---------- SOURCE ----------

Riots—and even gunplay—often followed circuses as their showgrounds drew drunks, toughs, and rowdy college boys. And the troupers brawled to defend the show.
Part one of two.
By Russell Working
WHEN THE O’BRIEN CIRCUS set up in Scranton, Pennsylvania, more than a century ago, performers and roustabouts alike sat down to eat in their new cook tent.
The tent walls were open, and as the troupers tucked into a dinner of meat and vegetables dished from giant kettles, they noticed they were surrounded by a throng of sullen men. The towners were miners, black-faced with coal dust and still wearing their lantern helmets from work.
The miners began lobbing rocks at the kinkers, knocking over several cook pots, lion tamer George Conklin recalls in his 1921 memoir, The Ways of the Circus. When the circus owner stepped out to calm the rowdies, a stone laid him flat, Conklin writes.
An O’Brien man screamed, “Hey, Rube,” and the troupers stormed out of the tent to meet their foe in a melee.
For decades, “Hey, Rube” was the battle cry that brought circus men running from across the showgrounds for a Donnybrook against towners, whom the circus folk often called “rubes.” The Oxford English Dictionary dates the phrase to 1882, though earlier references abound. The Cincinnati Daily Enquirer defined it in 1878 as “the rallying-cry of war for every employe [sic] of the show.” (Circus folk also called the fights “clems.”)
In a 2011 article for Humanities, Daniel Noonan cites David Carlyon, author of the book, Dan Rice: The Most Famous Man You’ve Never Heard Of.
Favorite sport
“Violence was one of America’s favorite sports,” Carlyon writes, and the circus was one of its favorite venues. Local ruffians waited to stew up trouble in each new town as eyes looked on with suspicion and excitement. There was gambling outside the tents and plenty of alcohol. It was rare if there was a show without a fight. “A circus had to be,” says Carlyon, in the words of one circus veteran, “an efficient fighting unit.” Performers were hired for their talent, but also for their ability to brawl. One extreme incident was the Hippodrome War in 1853, in which a circus outfit was unable to leave Somerset, Ohio, for two days because of ongoing fighting with locals. Many people were seriously injured and some killed.
A shout of “hey, Rube” always sent a cold shiver down the back of W.C. Coup, manager of the O’Brien circus. The shouted words immediately brought together hundreds of men armed with stakes and clubs, he told the Boston Daily Globe in May 1883.

----------

_DIRECTIVE A:_
Which years does the article on circus riots mention?
The circus article and the rows that follow have no connection to each other.

---------- EXTRACTED MATERIAL ----------

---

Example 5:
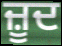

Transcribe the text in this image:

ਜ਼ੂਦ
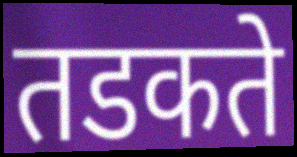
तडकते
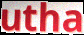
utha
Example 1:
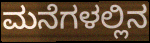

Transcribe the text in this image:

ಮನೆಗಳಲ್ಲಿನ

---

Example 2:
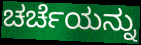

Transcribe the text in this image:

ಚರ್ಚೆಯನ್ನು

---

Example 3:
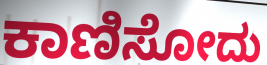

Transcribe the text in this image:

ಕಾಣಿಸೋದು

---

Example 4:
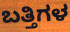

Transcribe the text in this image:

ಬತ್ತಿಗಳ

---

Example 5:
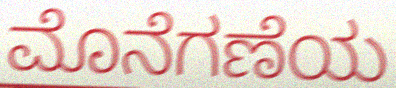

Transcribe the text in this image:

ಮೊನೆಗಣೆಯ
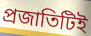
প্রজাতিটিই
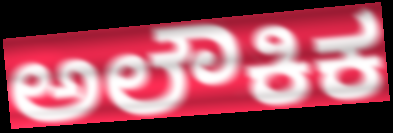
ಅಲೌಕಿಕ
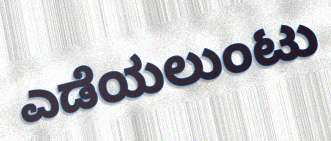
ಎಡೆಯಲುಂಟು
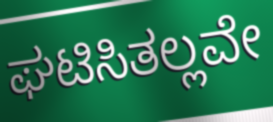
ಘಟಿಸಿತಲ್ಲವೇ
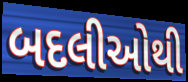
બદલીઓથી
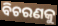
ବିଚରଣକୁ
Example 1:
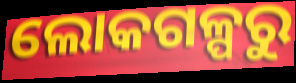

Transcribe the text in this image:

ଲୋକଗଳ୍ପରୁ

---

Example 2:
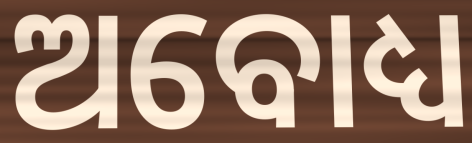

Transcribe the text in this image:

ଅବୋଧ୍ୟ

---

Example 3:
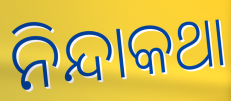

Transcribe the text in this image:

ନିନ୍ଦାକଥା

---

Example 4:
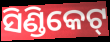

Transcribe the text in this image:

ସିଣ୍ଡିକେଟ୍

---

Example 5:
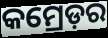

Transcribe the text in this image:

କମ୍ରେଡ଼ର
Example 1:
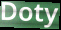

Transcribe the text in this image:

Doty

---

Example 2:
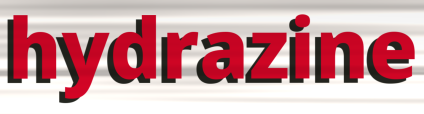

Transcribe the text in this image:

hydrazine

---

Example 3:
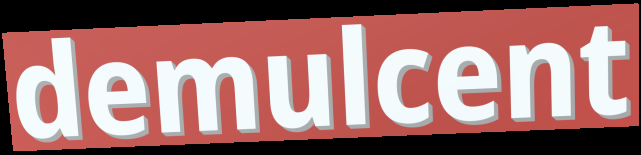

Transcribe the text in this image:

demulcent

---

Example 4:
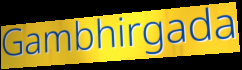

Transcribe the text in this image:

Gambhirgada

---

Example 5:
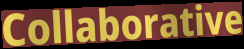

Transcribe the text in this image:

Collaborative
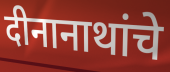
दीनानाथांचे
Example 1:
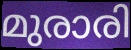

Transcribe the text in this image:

----------

_DIRECTIVE B:_
Could you render every line of the rows of word pictures above as a numbered list, with blank lines and the pictures left out?

_EXPECTED ANSWER A:_
1921, 1882, 1878, 2011, 1853, 1883

_EXPECTED ANSWER B:_
1. ---
2. Example 5:
3. Transcribe the text in this image:
4. ਜ਼ੂਦ
5. तडकते
6. utha
7. Example 1:
8. Transcribe the text in this image:
9. ಮನೆಗಳಲ್ಲಿನ
10. ---
11. Example 2:
12. Transcribe the text in this image:
13. ಚರ್ಚೆಯನ್ನು
14. ---
15. Example 3:
16. Transcribe the text in this image:
17. ಕಾಣಿಸೋದು
18. ---
19. Example 4:
20. Transcribe the text in this image:
21. ಬತ್ತಿಗಳ
22. ---
23. Example 5:
24. Transcribe the text in this image:
25. ಮೊನೆಗಣೆಯ
26. প্রজাতিটিই
27. ಅಲೌಕಿಕ
28. ಎಡೆಯಲುಂಟು
29. ಘಟಿಸಿತಲ್ಲವೇ
30. બદલીઓથી
31. ବିଚରଣକୁ
32. Example 1:
33. Transcribe the text in this image:
34. ଲୋକଗଳ୍ପରୁ
35. ---
36. Example 2:
37. Transcribe the text in this image:
38. ଅବୋଧ୍ୟ
39. ---
40. Example 3:
41. Transcribe the text in this image:
42. ନିନ୍ଦାକଥା
43. ---
44. Example 4:
45. Transcribe the text in this image:
46. ସିଣ୍ଡିକେଟ୍
47. ---
48. Example 5:
49. Transcribe the text in this image:
50. କମ୍ରେଡ଼ର
51. Example 1:
52. Transcribe the text in this image:
53. Doty
54. ---
55. Example 2:
56. Transcribe the text in this image:
57. hydrazine
58. ---
59. Example 3:
60. Transcribe the text in this image:
61. demulcent
62. ---
63. Example 4:
64. Transcribe the text in this image:
65. Gambhirgada
66. ---
67. Example 5:
68. Transcribe the text in this image:
69. Collaborative
70. दीनानाथांचे
71. Example 1:
72. Transcribe the text in this image:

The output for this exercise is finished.